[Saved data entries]
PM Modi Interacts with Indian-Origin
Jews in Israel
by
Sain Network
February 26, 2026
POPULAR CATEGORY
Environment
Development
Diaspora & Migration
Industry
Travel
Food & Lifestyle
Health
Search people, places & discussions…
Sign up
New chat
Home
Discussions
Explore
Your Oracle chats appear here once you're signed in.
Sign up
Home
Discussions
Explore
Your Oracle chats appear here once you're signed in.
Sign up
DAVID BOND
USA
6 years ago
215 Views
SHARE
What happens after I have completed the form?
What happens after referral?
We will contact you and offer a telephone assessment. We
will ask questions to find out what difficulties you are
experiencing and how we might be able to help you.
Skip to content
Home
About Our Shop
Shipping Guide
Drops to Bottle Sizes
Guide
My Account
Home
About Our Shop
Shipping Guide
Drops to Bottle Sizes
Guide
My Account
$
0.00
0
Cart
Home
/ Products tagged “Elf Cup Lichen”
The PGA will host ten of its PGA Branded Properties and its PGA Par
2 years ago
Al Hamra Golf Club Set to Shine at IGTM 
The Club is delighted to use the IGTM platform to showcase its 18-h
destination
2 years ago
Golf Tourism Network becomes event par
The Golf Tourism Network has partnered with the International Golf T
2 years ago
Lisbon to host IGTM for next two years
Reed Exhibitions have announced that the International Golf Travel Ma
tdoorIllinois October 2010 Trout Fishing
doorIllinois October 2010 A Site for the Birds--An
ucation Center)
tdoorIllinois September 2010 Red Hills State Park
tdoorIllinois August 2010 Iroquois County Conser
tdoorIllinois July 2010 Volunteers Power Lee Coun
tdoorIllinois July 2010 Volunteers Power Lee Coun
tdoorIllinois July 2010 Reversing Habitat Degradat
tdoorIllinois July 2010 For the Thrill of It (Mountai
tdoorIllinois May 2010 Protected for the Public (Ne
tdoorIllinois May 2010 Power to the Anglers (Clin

Required work –
Retyping every entry exactly is the whole of the task.

Result for this exercise –
PM Modi Interacts with Indian-Origin
Jews in Israel
by
Sain Network
February 26, 2026
POPULAR CATEGORY
Environment
Development
Diaspora & Migration
Industry
Travel
Food & Lifestyle
Health
Search people, places & discussions…
Sign up
New chat
Home
Discussions
Explore
Your Oracle chats appear here once you're signed in.
Sign up
Home
Discussions
Explore
Your Oracle chats appear here once you're signed in.
Sign up
DAVID BOND
USA
6 years ago
215 Views
SHARE
What happens after I have completed the form?
What happens after referral?
We will contact you and offer a telephone assessment. We
will ask questions to find out what difficulties you are
experiencing and how we might be able to help you.
Skip to content
Home
About Our Shop
Shipping Guide
Drops to Bottle Sizes
Guide
My Account
Home
About Our Shop
Shipping Guide
Drops to Bottle Sizes
Guide
My Account
$
0.00
0
Cart
Home
/ Products tagged “Elf Cup Lichen”
The PGA will host ten of its PGA Branded Properties and its PGA Par
2 years ago
Al Hamra Golf Club Set to Shine at IGTM 
The Club is delighted to use the IGTM platform to showcase its 18-h
destination
2 years ago
Golf Tourism Network becomes event par
The Golf Tourism Network has partnered with the International Golf T
2 years ago
Lisbon to host IGTM for next two years
Reed Exhibitions have announced that the International Golf Travel Ma
tdoorIllinois October 2010 Trout Fishing
doorIllinois October 2010 A Site for the Birds--An
ucation Center)
tdoorIllinois September 2010 Red Hills State Park
tdoorIllinois August 2010 Iroquois County Conser
tdoorIllinois July 2010 Volunteers Power Lee Coun
tdoorIllinois July 2010 Volunteers Power Lee Coun
tdoorIllinois July 2010 Reversing Habitat Degradat
tdoorIllinois July 2010 For the Thrill of It (Mountai
tdoorIllinois May 2010 Protected for the Public (Ne
tdoorIllinois May 2010 Power to the Anglers (Clin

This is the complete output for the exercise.